Of most interest, is the attention that this song received in Australian newspapers in connection with efforts to establish a song to become synonymous with the First World War. In all articles discussing this topic that appeared in Australian newspapers, the song 'Annie Laurie' always made an appearance. Annie Laurie was popular during the Crimean War, in both the trenches and with civilians, an old Scottish song that had been popularised in time to 'provide each brave British soldier with a satisfactory embodiment in song of his best girl at home.' The success of the contemporary 'It’s a long way to Tipperary' was attributed to the presence of her first cousin and hopeful songwriters were advised that if they want to write a marching song for Australian troops, then, 'Don’t forget the girl'. The sentiment was immortalised in a poem titled 'The Song of the Camp' by Bayard Taylor, which was published in several Australian newspapers during the First World War, and the event that led to the penning of this poem was described by AM in the Weekly Scotsman and reproduced in The Telegraph (Brisbane), on Wednesday 6 January 1915. The event occurred at Sebastopol, when a request was made for a song and a corporal of the 2nd Battalion Rifle Brigade began to sing 'Annie Laurie' with the chorus taken up by the audience so that hundreds of voices performed in both 'exact time and harmony'. AM wrote that 'the heart of each singer was evidently far away over the sea', and this sentiment is echoed in Taylor’s poem, that although, 'Each heart recall’d a different name', they all sang 'Annie Laurie'.

It also seemed that 'Annie Laurie' was a popular song on both sides of the battlefield.

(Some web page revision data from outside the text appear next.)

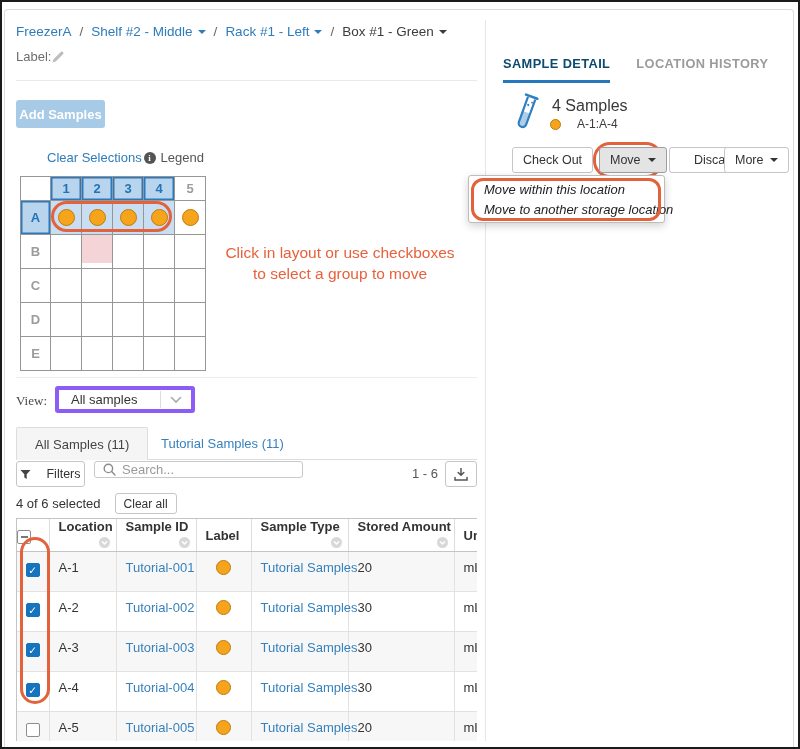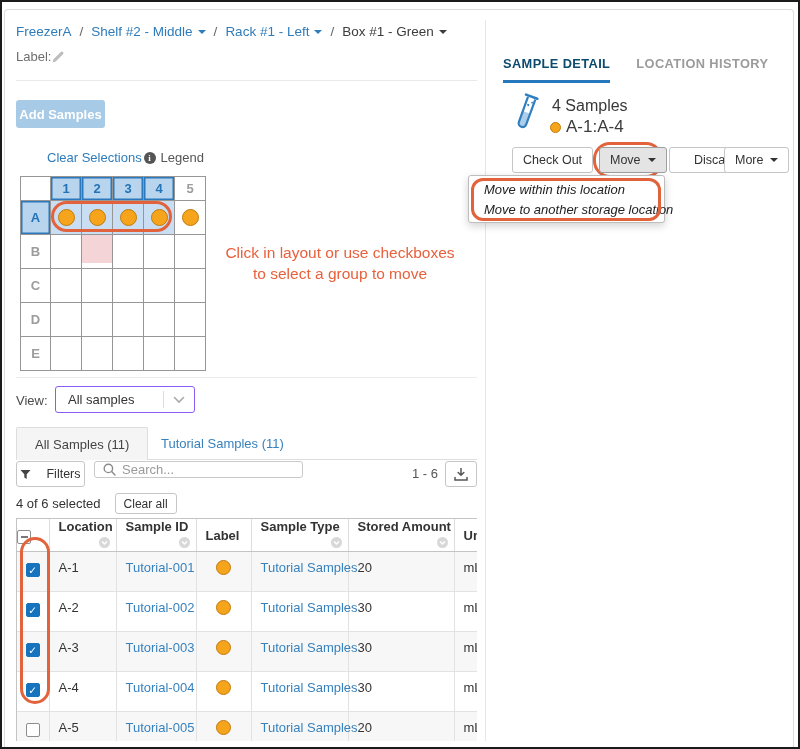--- a/index.html
+++ b/index.html
@@ -44,22 +44,22 @@
   
   .annotation { border:3px solid #e2623c; background:transparent; pointer-events:none; z-index:45; }
   .ann-rowA { left:51px; top:201px; width:121px; height:31px; border-radius:17px; }
   .ann-checkcol { left:20px; top:537px; width:30px; height:167px; border-radius:15px; }
   .ann-move { left:593px; top:142px; width:70px; height:36px; border-radius:17px; }
   .ann-menu { left:471px; top:178px; width:190px; height:43px; border-radius:12px; z-index:47; }
 
   .hint { left:214px; top:242px; width:252px; text-align:center; color:#e8603c; font-size:15.5px; line-height:21px; }
 
   
-  .view-label { left:16px; top:393px; font-size:13px; color:#4a4a4a; }
-  .view-select { left:55px; top:386px; width:140px; height:27px; border:1px solid #8b5cf6; border-radius:3px; background:#fff; display:flex; align-items:center; cursor:pointer; }
+  .view-label { left:16px; top:393px; font-size:13px; color:#4a4a4a;font-family:Liberation Serif, serif; }
+  .view-select { left:55px; top:386px; width:140px; height:27px; border:4px solid #8b5cf6; border-radius:3px; background:#fff; display:flex; align-items:center; cursor:pointer; }
   .view-select .val { font-size:13px; color:#333; padding-left:12px; flex:1; }
   .view-select .sep { width:1px; height:17px; background:#ddd; }
   .view-select .chev { width:30px; display:flex; align-items:center; justify-content:center; }
 
   
   .gridtabs { left:16px; top:427px; width:461px; height:33px; border-bottom:1px solid #ddd; }
   .gtab-active { position:absolute; left:0; top:0; height:33px; padding:0 18px; background:#f5f5f5; border:1px solid #ddd; border-bottom:none; display:flex; align-items:center; font-size:13px; color:#444; border-radius:2px 2px 0 0; cursor:pointer; }
   .gtab-link { position:absolute; left:145px; top:0; height:32px; display:flex; align-items:center; font-size:13px; color:#3781bd; cursor:pointer; }
 
   
@@ -92,21 +92,21 @@
   .cbx.indet span { width:7px; height:2px; background:#777; display:block; }
   td .sample-dot { width:15px; height:15px; display:inline-block; margin-left:10px; }
 
   
   .detail-tabs { left:503px; top:56px; display:flex; gap:26px; }
   .dtab { font-size:12.8px; font-weight:bold; letter-spacing:.4px; padding-bottom:9px; cursor:pointer; }
   .dtab.active { color:#0c4a6e; border-bottom:3px solid #2478bb; }
   .dtab.idle { color:#9b9b9b; }
   .tube-wrap { left:508px; top:92px; width:34px; height:46px; }
   .sum-count { left:552px; top:97px; font-size:16px; color:#383838; }
-  .sum-range { left:550px; top:117px; display:flex; align-items:center; gap:5px; font-size:17px; color:#3c3c3c; }
+  .sum-range { left:550px; top:117px; display:flex; align-items:center; gap:16px; font-size:12px; color:#3c3c3c; }
   .btn { position:absolute; top:147px; height:26px; padding:0 10px; border:1px solid #c6c6c6; border-radius:3px; background:#fff; font-size:12.5px; color:#333; display:flex; align-items:center; gap:7px; cursor:pointer; white-space:nowrap; }
   .btn .caret { color:#333; margin-left:0; }
   .btn-checkout { left:512px; }
   .btn-move { left:599px; background:#e4e4e4; border-color:#9f9f9f; z-index:46; }
   .btn-discard { left:669px;padding-left:24px; }
   .btn-more { left:724px; }
 
   .dropdown { left:468px; top:175px; width:197px; height:48px; background:#fff; border:1px solid #bdbdbd; border-radius:3px; box-shadow:0 3px 8px rgba(0,0,0,.18); z-index:46; padding-top:4px; }
   .dd-item { height:20px; line-height:20px; padding-left:15px; font-size:13px; color:#222; cursor:pointer; white-space:nowrap;font-style:italic; }
 </style>

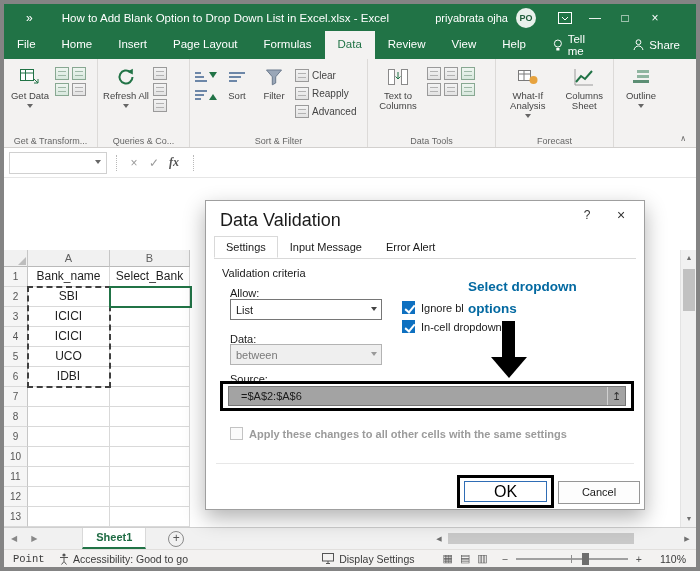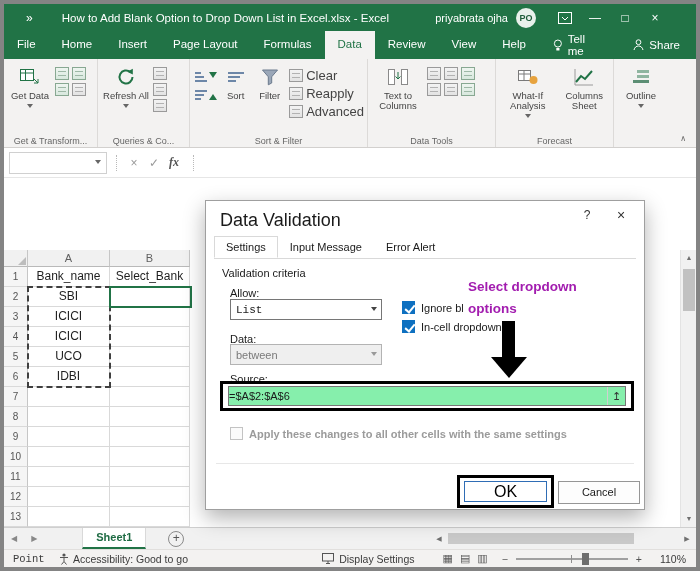--- a/index.html
+++ b/index.html
@@ -44,21 +44,21 @@
   .minirow { display:flex; gap:3px; }
   .mini { width:14px; height:13px; border:1px solid #88a892; background:linear-gradient(180deg,#eef5f0,#d8e8de); position:relative; }
   .mini::after { content:""; position:absolute; left:2px; right:2px; top:3px; height:1px; background:#9db8a6; box-shadow:0 4px 0 #9db8a6; }
   .mini.gy { border-color:#9a9a9a; background:linear-gradient(180deg,#f3f3f3,#e3e3e3); }
   .mini.gy::after { background:#b2b2b2; box-shadow:0 4px 0 #b2b2b2; }
   .sbars { display:flex; flex-direction:column; gap:2px; }
   .sbars i { display:block; height:2px; background:#6d87a8; }
   .arr-dn { width:0; height:0; border:4px solid transparent; border-top:6px solid #217346; }
   .arr-up { width:0; height:0; border:4px solid transparent; border-bottom:6px solid #217346; }
   .sortsm { display:flex; align-items:center; gap:2px; height:15px; padding:0 1px; }
-  .srow { display:flex; align-items:center; gap:3px; font-size:13px; color:#444; height:17px; white-space:nowrap; }
+  .srow { display:flex; align-items:center; gap:3px; font-size:10px; color:#444; height:17px; white-space:nowrap; }
   .ribcollapse { position:absolute; right:10px; bottom:4px; font-size:8px; color:#666; }
 
   
   .fbar { position:absolute; left:4px; top:148px; width:692px; height:30px; background:#fff;
     border-bottom:1px solid #e6e6e6; display:flex; align-items:center; }
   .namebox { width:98px; height:22px; margin-left:5px; border:1px solid #d0d0d0; display:flex; align-items:center; padding:0 5px; }
   .namebox .chv { margin-left:auto; }
   .fsep { width:1px; height:16px; border-left:1px dotted #b9b9b9; margin:0 7px 0 9px; }
   .fbtn { width:20px; text-align:center; color:#9a9a9a; font-size:12px; }
   .fx { color:#555; font-style:italic; font-family:"Liberation Serif", serif; font-weight:bold; }
@@ -103,24 +103,24 @@
   .sel .chv { margin-left:auto; border-top-color:#444; }
   .sel.disabled { background:#efefef; border-color:#b3b3b3; color:#7a7a7a; }
   .cbrow { position:absolute; display:flex; align-items:center; gap:6px; }
   .cb { width:13px; height:13px; background:#0e70c0; border:1px solid #0e70c0; position:relative; flex:none; }
   .cb::after { content:""; position:absolute; left:4px; top:1px; width:4px; height:8px;
     border:solid #fff; border-width:0 2px 2px 0; transform:rotate(40deg); }
   .cb.off { background:#fbfbfb; border-color:#c3c3c3; } .cb.off::after { display:none; }
   .graytext { color:#9b9b9b;font-weight:bold; }
   .hlbox { position:absolute; left:14px; top:180px; width:414px; height:30px; border:3px solid #000; }
   .srcinput { position:absolute; left:22px; top:185px; width:398px; height:20px; border:1px solid #767676;
-    display:flex; align-items:center; padding-left:0; background:#86efac; }
+    display:flex; align-items:center; padding-left:12px; background:#a3a3a3; }
   .pickbtn { margin-left:auto; width:18px; height:18px; border-left:1px solid #d0d0d0; display:flex;
     align-items:center; justify-content:center; font-size:11px; color:#333; }
-  .anno { position:absolute; font-weight:bold; font-size:13.5px; color:#a21caf; background:#fff; padding:1px 4px;text-align:right; }
+  .anno { position:absolute; font-weight:bold; font-size:13.5px; color:#0369a1; background:#fff; padding:1px 4px;text-align:right; }
   .annoarrow { position:absolute; left:283px; top:120px; }
   .dsep { position:absolute; left:10px; right:10px; top:262px; border-top:1px solid #e7e7e7; }
   .dbtn { position:absolute; height:23px; border:1px solid #969696; background:#fdfdfd; font-size:11px;
     color:#1a1a1a; text-align:center; line-height:21px; font-family:"Liberation Sans", sans-serif; }
   .okwrap { position:absolute; left:251px; top:274px; width:97px; height:33px; border:3px solid #000;
     display:flex; align-items:center; justify-content:center; }
   .okbtn { width:83px; height:21px; border:1px solid #2f6db5; background:#fff; font-size:16px; line-height:19px; text-align:center; }
 
   
   .sheetbar { position:absolute; left:4px; top:527px; width:692px; height:22px; background:#f1f1f1;
@@ -470,21 +470,21 @@
     <div class="dtabs">
       <span class="dtab active">Settings</span>
       <span class="dtab">Input Message</span>
       <span class="dtab">Error Alert</span>
     </div>
     <span class="tabline"></span>
 
     <span class="dlabel" style="left:16px; top:66px;">Validation criteria</span>
 
     <span class="dlabel" style="left:24px; top:86px;">Allow:</span>
-    <div class="sel" style="left:24px; top:98px; width:152px;font-family:Liberation Mono, monospace;">
+    <div class="sel" style="left:24px; top:98px; width:152px;">
       <span>List</span>
       <span class="chv"></span>
     </div>
 
     <div class="cbrow" style="left:196px; top:100px;">
       <span class="cb"></span>
       <span>Ignore blank</span>
     </div>
     <div class="cbrow" style="left:196px; top:119px;">
       <span class="cb"></span>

One letter written by an anonymous soldier published in The Evening News (Sydney) on 23 February 1915, recounted they had heard the Germans singing 'The Watch on the Rhine', many times. He continues his account to say that some men claimed they heard a phonograph behind German lines, playing the distinct strains of 'Annie Laurie'.

The song 'Annie Laurie' continued its popularity in Australia after the First World War with many honourable mentions at welcome home concerts and concerts to entertain the soldiers. Driver E Mitton, who served with the 48th Battalion, was afforded a social event when he returned to Mount Gambier on 11 October 1918, where the song was performed by Miss Myrtle Beckman. A similar event was held to honour the return of Private W White at Candelo on Friday 6 December1918, where the song was performed as a duet by Sylvia and Dorothy Alcock. The Anzacs on Furlough Entertainment Committee organised a programme that featured a performance of the song by Lena Hammond which was observed to bring a smile to one veteran officer who had seen many campaigns. Possibly the biggest performance of this song during this period was given by Dame Nellie Melba at Melbourne Town to welcome home returned soldiers during the afternoon of Thursday 19 December 1918.